Statistical Inference & Calibration
Move from hypothesis testing and likelihood methods to uncertainty quantification and probabilistic scoring.
Study this path with flashcards
5 cards
- Step 1Multiple hypothesis testing asks how to control false positives when many tests are run at once. False discovery rate control, especially the Benjamini–Hochberg procedure, limits the expected fraction of rejected hypotheses that are actually null and is usually less conservative than family-wise error control.
- Step 2A likelihood ratio test compares how well two nested statistical models explain the same data by taking the ratio of their maximized likelihoods. Large likelihood-ratio statistics indicate that the larger model fits substantially better than the restricted one, and under regularity conditions the test statistic is asymptotically chi-squared.

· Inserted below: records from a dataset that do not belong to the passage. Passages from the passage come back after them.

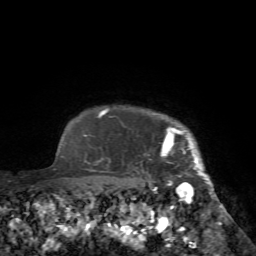
Breast MRI (dynamic contrast-enhanced), one axial slice. Position 67 of 72 along the scan axis. Cropped to one breast. Dynamic contrast-enhanced series, time point 2 of 7 at this slice position (early post-contrast). 1.5 T. TE 4.2 ms, TR 8.7 ms. 2.2 mm slice thickness. 256 × 256 image matrix. Female patient.
Annotated regions visible in this slice (semi-automatically segmented with operator editing):
- enhancing-tissue mask used for the functional tumour volume (all voxels passing the contrast-enhancement thresholds inside the analysis volume; usually the tumour): box from (x=144, y=113) to (x=227, y=225) px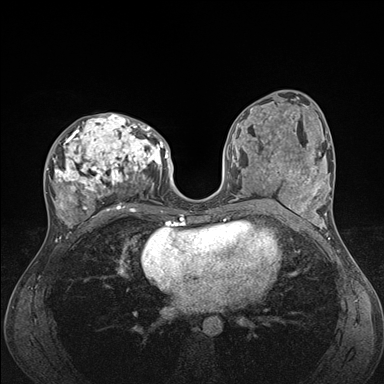
Breast MRI (dynamic contrast-enhanced), one axial slice. Slice 80 of 176 in the series (ordered by position). Dynamic contrast-enhanced series, time point 2 of 7 at this slice position (early post-contrast). 1.5 T. TE 1.5 ms, TR 4.1 ms. 384 × 384 image matrix, field of view 320 × 320 mm. Female patient.
Outlined on this slice (semi-automatically segmented with operator editing):
- enhancing-tissue mask used for the functional tumour volume (all voxels passing the contrast-enhancement thresholds inside the analysis volume; usually the tumour): box from (x=45, y=114) to (x=176, y=235) px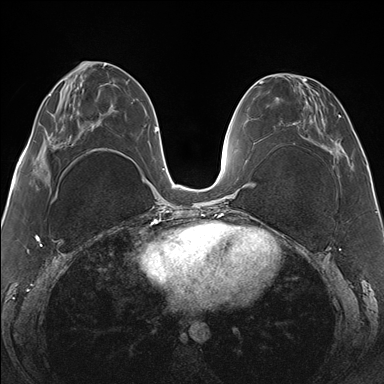
Breast MRI (dynamic contrast-enhanced), one axial slice. Position 61 of 176 along the scan axis. Dynamic contrast-enhanced series, time point 2 of 7 at this slice position (early post-contrast). 1.5 T. TE 1.5 ms, TR 4.1 ms. 1.1 mm slice thickness. 384 × 384 image matrix, field of view 330 × 330 mm. Female patient.
Annotated regions visible in this slice (semi-automatically segmented with operator editing):
- enhancing-tissue mask used for the functional tumour volume (all voxels passing the contrast-enhancement thresholds inside the analysis volume; usually the tumour): bounding box [x1, y1, x2, y2] px = [278, 76, 345, 177]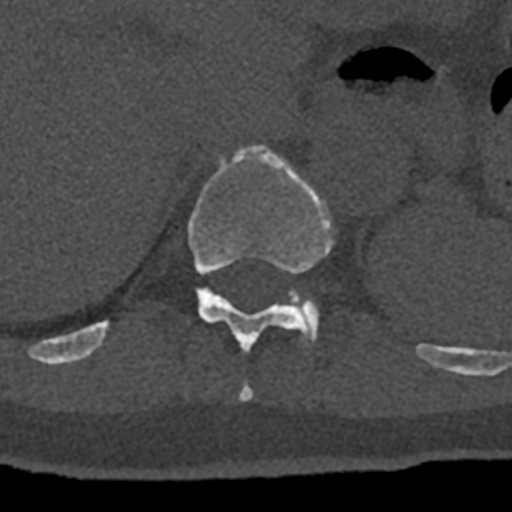
CT including the spine, one axial slice. Reconstruction kernel Br40s/3. 120 kVp. Bone window (W 1800 / L 400 HU). 0.5 mm slice thickness. 512 × 512 image matrix. Male patient, age 74 years. From the clinical record (not read from this slice): primary cancer: renal; vertebrae with lytic lesions (as recorded): T10, L1, L2, L3, L4, L5.
Structures marked on this image (semi-automatically segmented with operator editing):
- T10 vertebra: bounding box (x1, y1, x2, y2) in pixels: (239, 384, 254, 401)
- T11 vertebra: (70, 144, 432, 365)
- T12 vertebra: (289, 290, 319, 340)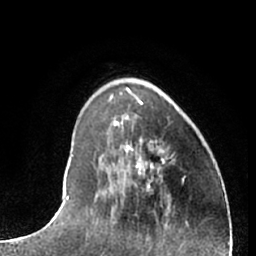
Breast MRI (dynamic contrast-enhanced), one axial slice. Position 20 of 66 along the scan axis. Cropped to one breast. Dynamic contrast-enhanced series, time point 2 of 7 at this slice position (early post-contrast). 1.5 T. TE 3 ms, TR 6.2 ms. 256 × 256 image matrix. Female patient.
Annotated regions visible in this slice (semi-automatic segmentation, software-assisted and operator-edited):
- enhancing-tissue mask used for the functional tumour volume (all voxels passing the contrast-enhancement thresholds inside the analysis volume; usually the tumour): box from (x=138, y=151) to (x=164, y=166) px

- Step 3Importance sampling estimates an expectation under a target distribution by drawing samples from a different proposal distribution and reweighting them. It is powerful when the proposal places more mass in the important regions of the integrand, but unstable weights can make the variance explode.
- Step 4Bootstrap confidence intervals estimate uncertainty by resampling the observed dataset with replacement and recomputing the statistic many times. They are useful when analytic standard errors are awkward, but they inherit the sample's biases and can fail when the original sample is too small or unrepresentative.
- Step 5The Brier score measures the mean squared error of probabilistic predictions, so it rewards both correctness and calibration. Lower is better, and unlike accuracy it penalizes a confidently wrong 0.99 prediction much more than a cautious 0.6 prediction.